▶ _Page-level text extractions_:
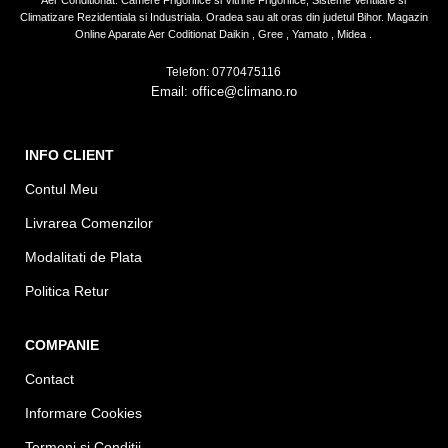
Climatizare Rezidentiala si Industriala. Oradea sau alt oras din judetul Bihor. Magazin
Online Aparate Aer Coditionat Daikin , Gree , Yamato , Midea .
Telefon: 0770475116
Email: office@climano.ro
INFO CLIENT
Contul Meu
Livrarea Comenzilor
Modalitati de Plata
Politica Retur
COMPANIE
Contact
Informare Cookies
Termeni si Conditii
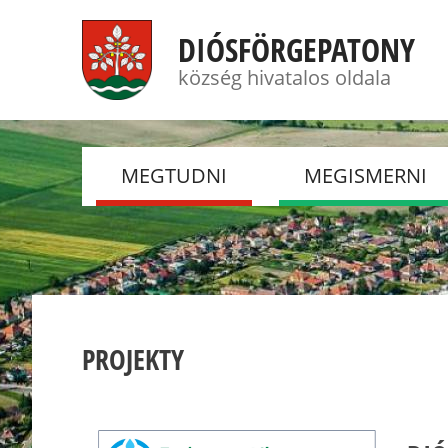
DIÓSFÖRGEPATONY
község hivatalos oldala
MEGTUDNI
MEGISMERNI
HÍREK
FOTÓGALÉRIÁK
TÖRTÉNELEM
DSC
JELENKOR
ÖNKÉNTES TŰZOL
TESTÜLET
ESEMÉNYEK
PROJEKTY
NYUGDÍJASKLUB
CSEMADOK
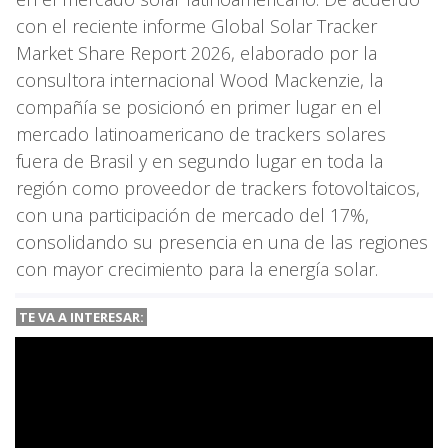
con el reciente informe Global Solar Tracker
Market Share Report 2026, elaborado por la
consultora internacional Wood Mackenzie, la
compañía se posicionó en primer lugar en el
mercado latinoamericano de trackers solares
fuera de Brasil y en segundo lugar en toda la
región como proveedor de trackers fotovoltaicos,
con una participación de mercado del 17%,
consolidando su presencia en una de las regiones
con mayor crecimiento para la energía solar.
TE VA A
INTERESAR:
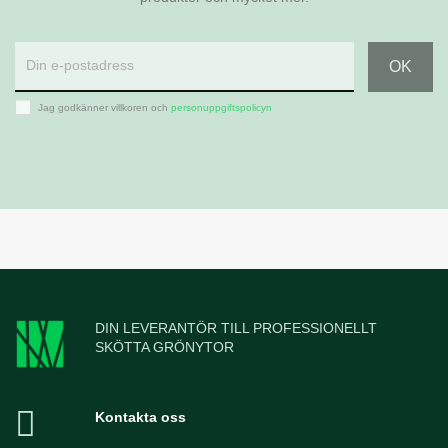
Jag godkänner villkoren och
personuppgiftspolicyn
DIN LEVERANTÖR TILL PROFESSIONELLT
SKÖTTA GRÖNYTOR
Kontakta oss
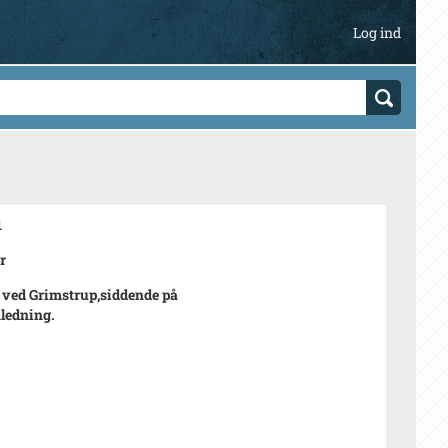
Log ind
1
r
 ved Grimstrup,siddende på
nledning.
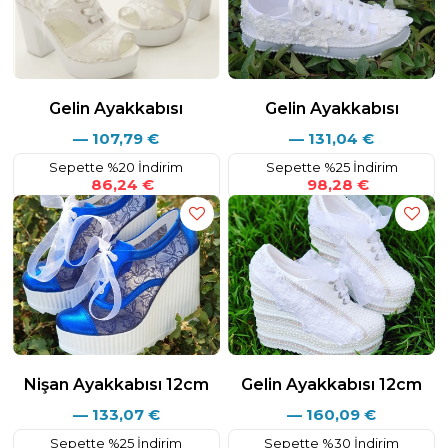
Lütfen Satın alma İle ilgili bu açıklamada sorularınız varsa bizimle
iletişime geçmekten çekinmeyin ;
Eposta : info@ayakkabitutkusu.com
Whatsaap&Tel : +90 532 584 25 80
Gelin Ayakkabısı
Gelin Ayakkabısı
—
107,79
€
—
131,04
€
Sepette %20 İndirim
Sepette %25 İndirim
86,24 €
98,28 €
Nişan Ayakkabısı 12cm
Gelin Ayakkabısı 12cm
—
133,07
€
—
160,09
€
Sepette %25 İndirim
Sepette %30 İndirim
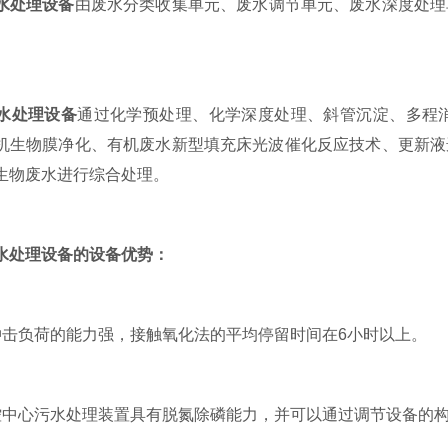
水处理设备
由废水分类收集单元、废水调节单元、废水深度处理
水处理设备
通过化学预处理、化学深度处理、斜管沉淀、多程
机生物膜净化、有机废水新型填充床光波催化反应技术、更新液
生物废水进行综合处理。
水处理设备的设备优势：
负荷的能力强，接触氧化法的平均停留时间在6小时以上。
心污水处理装置具有脱氮除磷能力，并可以通过调节设备的构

▶ _INSTRUCTIONS FOR THE TASK_:
Output every line of text from the data as a single numbered list, skipping any blank lines and leaving the pictures out.

▶ _TASK ANSWER_:
1. Climatizare Rezidentiala si Industriala. Oradea sau alt oras din judetul Bihor. Magazin
2. Online Aparate Aer Coditionat Daikin , Gree , Yamato , Midea .
3. Telefon: 0770475116
4. Email: office@climano.ro
5. INFO CLIENT
6. Contul Meu
7. Livrarea Comenzilor
8. Modalitati de Plata
9. Politica Retur
10. COMPANIE
11. Contact
12. Informare Cookies
13. Termeni si Conditii
14. DIÓSFÖRGEPATONY
15. község hivatalos oldala
16. MEGTUDNI
17. MEGISMERNI
18. HÍREK
19. FOTÓGALÉRIÁK
20. TÖRTÉNELEM
21. DSC
22. JELENKOR
23. ÖNKÉNTES TŰZOL
24. TESTÜLET
25. ESEMÉNYEK
26. PROJEKTY
27. NYUGDÍJASKLUB
28. CSEMADOK
29. con el reciente informe Global Solar Tracker
30. Market Share Report 2026, elaborado por la
31. consultora internacional Wood Mackenzie, la
32. compañía se posicionó en primer lugar en el
33. mercado latinoamericano de trackers solares
34. fuera de Brasil y en segundo lugar en toda la
35. región como proveedor de trackers fotovoltaicos,
36. con una participación de mercado del 17%,
37. consolidando su presencia en una de las regiones
38. con mayor crecimiento para la energía solar.
39. TE VA A
40. INTERESAR:
41. Jag godkänner villkoren och
42. personuppgiftspolicyn
43. DIN LEVERANTÖR TILL PROFESSIONELLT
44. SKÖTTA GRÖNYTOR
45. Kontakta oss
46. Log ind
47. 1
48. r
49.  ved Grimstrup,siddende på
50. nledning.
51. Lütfen Satın alma İle ilgili bu açıklamada sorularınız varsa bizimle
52. iletişime geçmekten çekinmeyin ;
53. Eposta : info@ayakkabitutkusu.com
54. Whatsaap&Tel : +90 532 584 25 80
55. Gelin Ayakkabısı
56. Gelin Ayakkabısı
57. —
58. 107,79
59. €
60. —
61. 131,04
62. €
63. Sepette %20 İndirim
64. Sepette %25 İndirim
65. 86,24 €
66. 98,28 €
67. Nişan Ayakkabısı 12cm
68. Gelin Ayakkabısı 12cm
69. —
70. 133,07
71. €
72. —
73. 160,09
74. €
75. Sepette %25 İndirim
76. Sepette %30 İndirim
77. 水处理设备
78. 由废水分类收集单元、废水调节单元、废水深度处理
79. 水处理设备
80. 通过化学预处理、化学深度处理、斜管沉淀、多程
81. 机生物膜净化、有机废水新型填充床光波催化反应技术、更新液
82. 生物废水进行综合处理。
83. 水处理设备的设备优势：
84. 负荷的能力强，接触氧化法的平均停留时间在6小时以上。
85. 心污水处理装置具有脱氮除磷能力，并可以通过调节设备的构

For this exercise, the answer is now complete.